Anna is interested in the extent to which online virtual communities of the 1990s fostered horizontally networked politics and personal transgression as politically dissident forces. She intends to interrogate how the principles of the following elements were ideologically mutually constitutive of each other at the same time as their stated goals were often at odds: the Neoliberal political order, the anarchism and transgression of anti-globalisation “hacktivists” and cyberfeminists, and Silicon Valley’s anti-establishment posture. Through this work she seeks to illuminate histories that help us better understand pressing contemporary debates around platformization and political participation.
Supervisors
Dr Seeta Peña Gangadharan and Dr. Nick Anstead
Biography
Anna completed a Master of Teaching degree from the Ontario Institute for Studies in Education (OISE), as well as a Master of Arts degree in History from the University of Toronto. Her MA research project investigated the naturalisation of resource extraction and colonial political economy via commercial photography in the twentieth century. She also holds an Honours Bachelor of Arts in History from the University of Toronto.

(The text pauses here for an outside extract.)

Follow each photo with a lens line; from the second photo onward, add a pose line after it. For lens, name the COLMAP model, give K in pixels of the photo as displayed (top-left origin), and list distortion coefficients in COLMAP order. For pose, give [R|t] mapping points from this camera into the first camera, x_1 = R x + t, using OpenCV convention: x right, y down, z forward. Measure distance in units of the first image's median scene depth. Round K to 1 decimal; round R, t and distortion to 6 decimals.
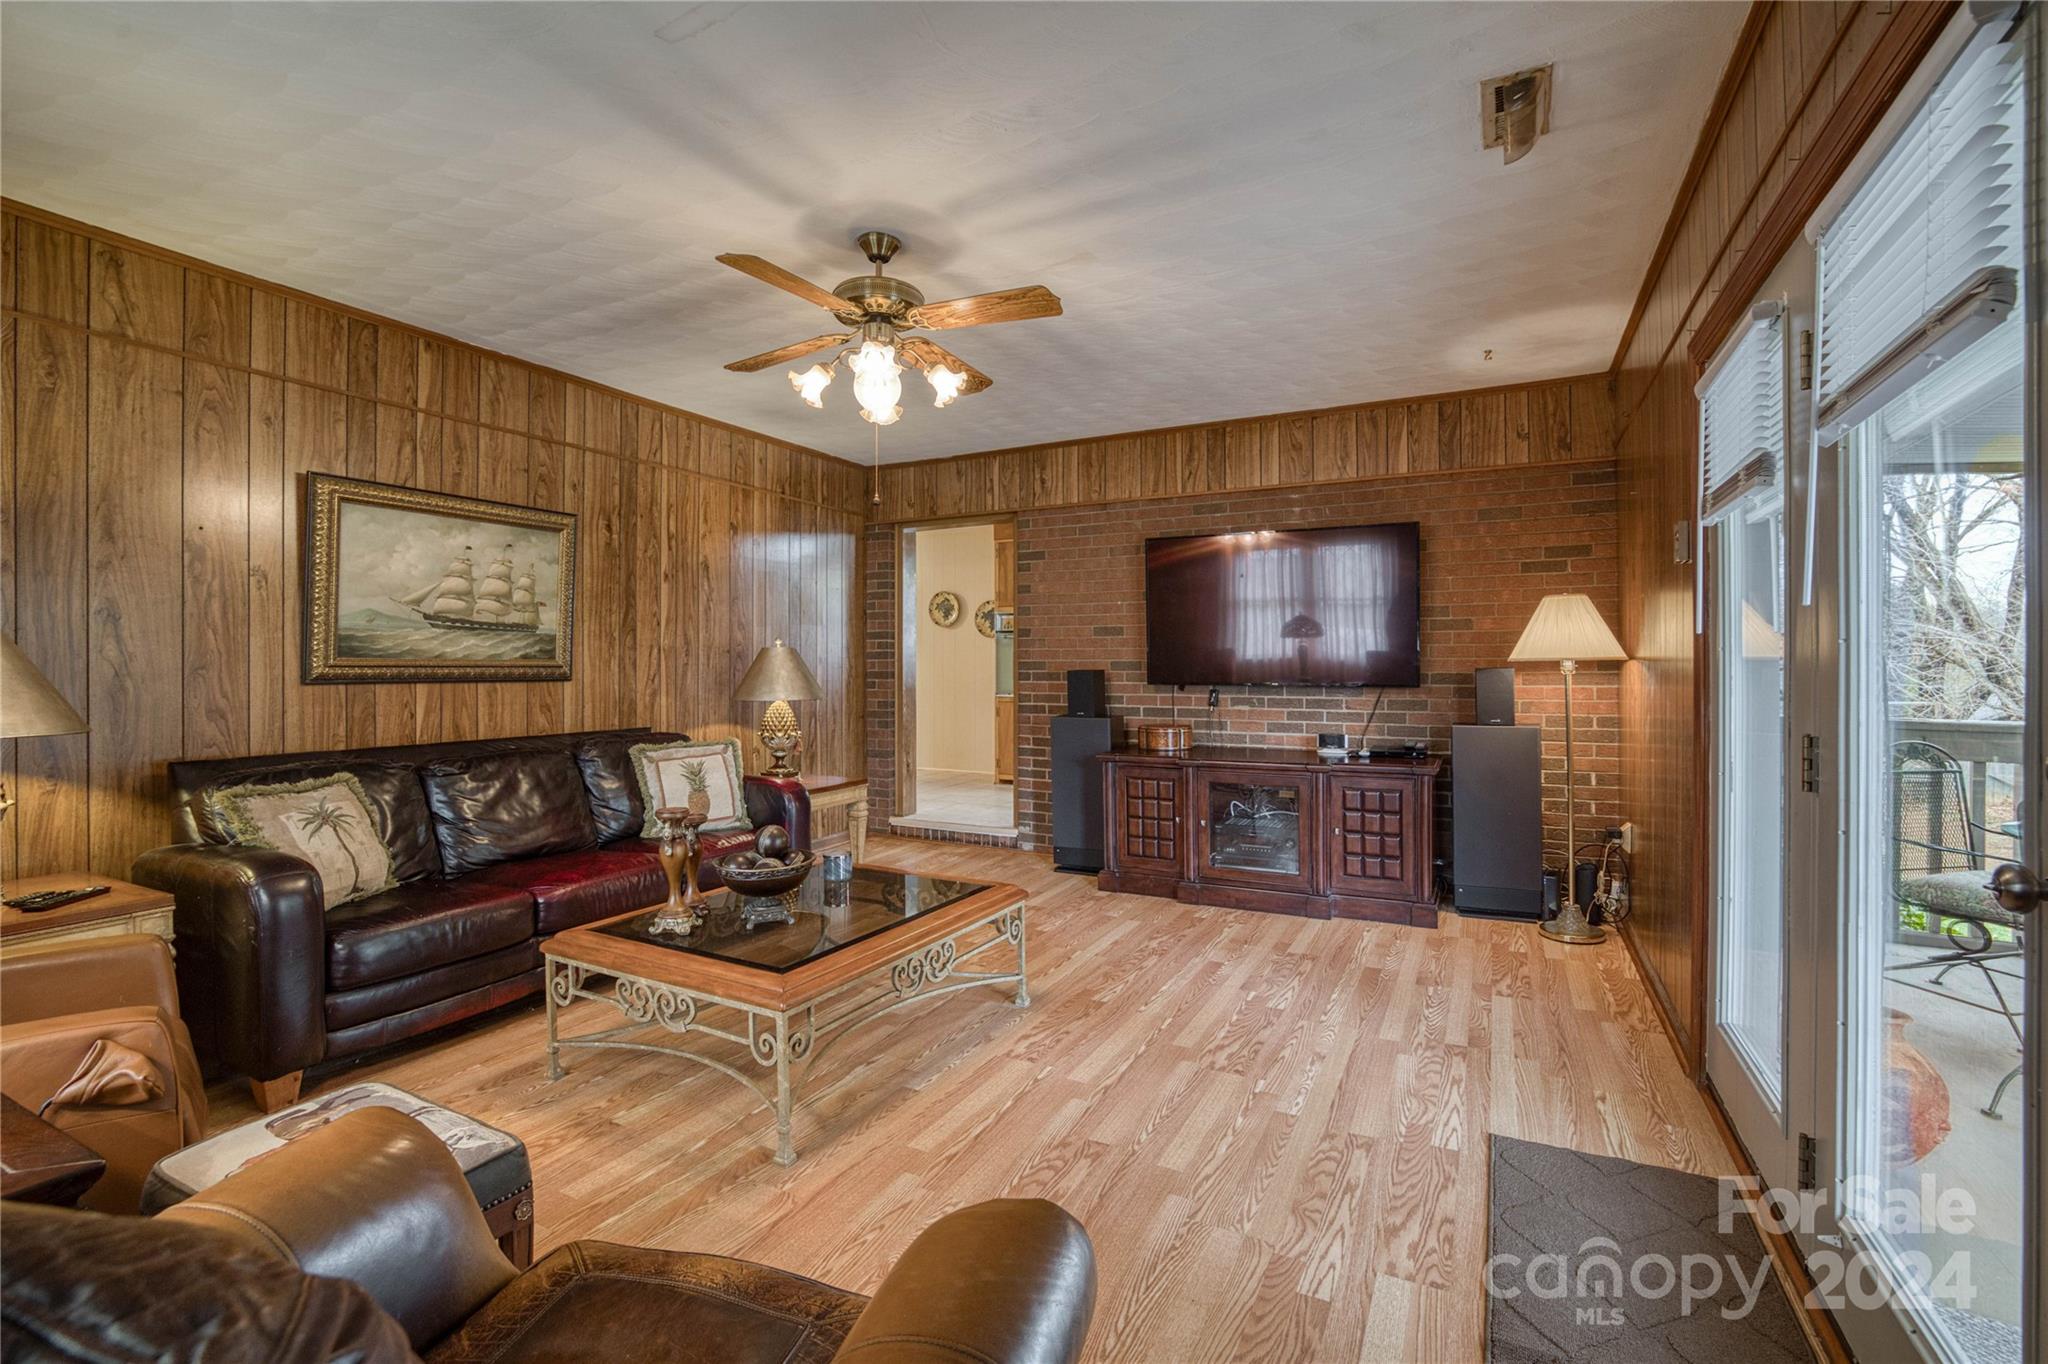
lens RADIAL K [[887.0, 0, 1026.0], [0, 887.0, 666.4], [0, 0, 1]] dist [-0.012612, 0.000353]
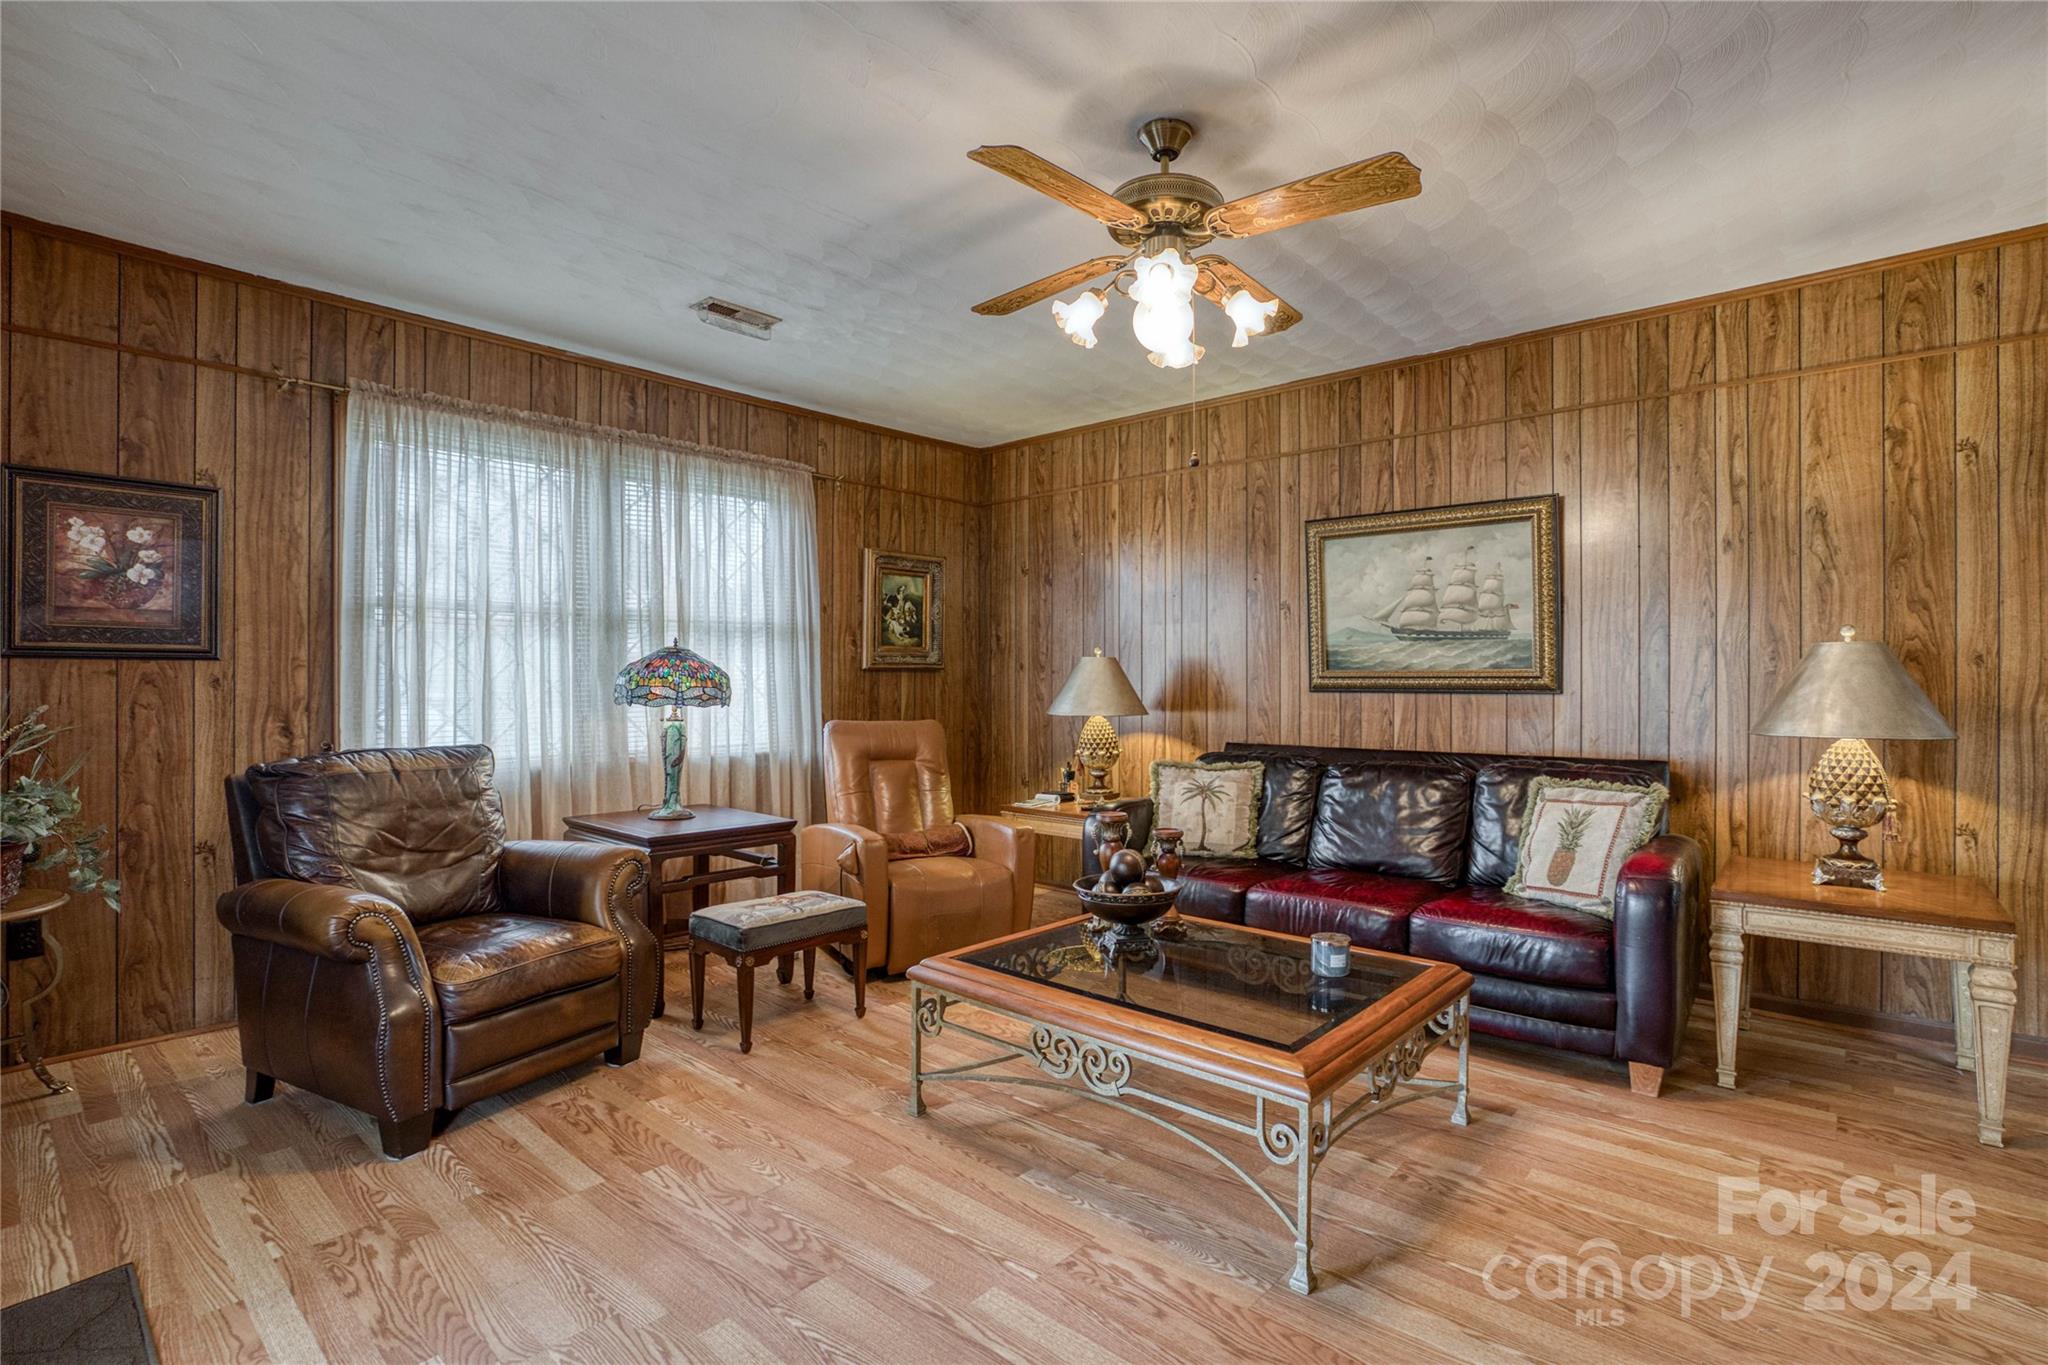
lens RADIAL K [[909.8, 0, 1022.7], [0, 909.8, 680.8], [0, 0, 1]] dist [-0.011748, 0.000252]
pose [[-0.192825, 0.005150, -0.981220, 0.474567], [0.002000, 0.999986, 0.004855, -0.001774], [0.981231, -0.001027, -0.192832, 0.760465]]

Prior to arriving at the LSE, Anna spent four years in public education, teaching History and Social Sciences in the Toronto District School Board. Anna has been active in grassroots organising networks as an original member of Climate Justice Toronto (CJTO), which mobilises students and youth around issues of climate change, extractivism and ongoing colonial policies, as well as being involved in various other community-based campaigns with 350.org and local coalitions for free public transit. Her experience with community advocacy through both her teaching and political activities greatly inform Anna’s academic commitment to public engagement and outreach.
Anna’s doctoral work is supported at the LSE by a PhD Studentship.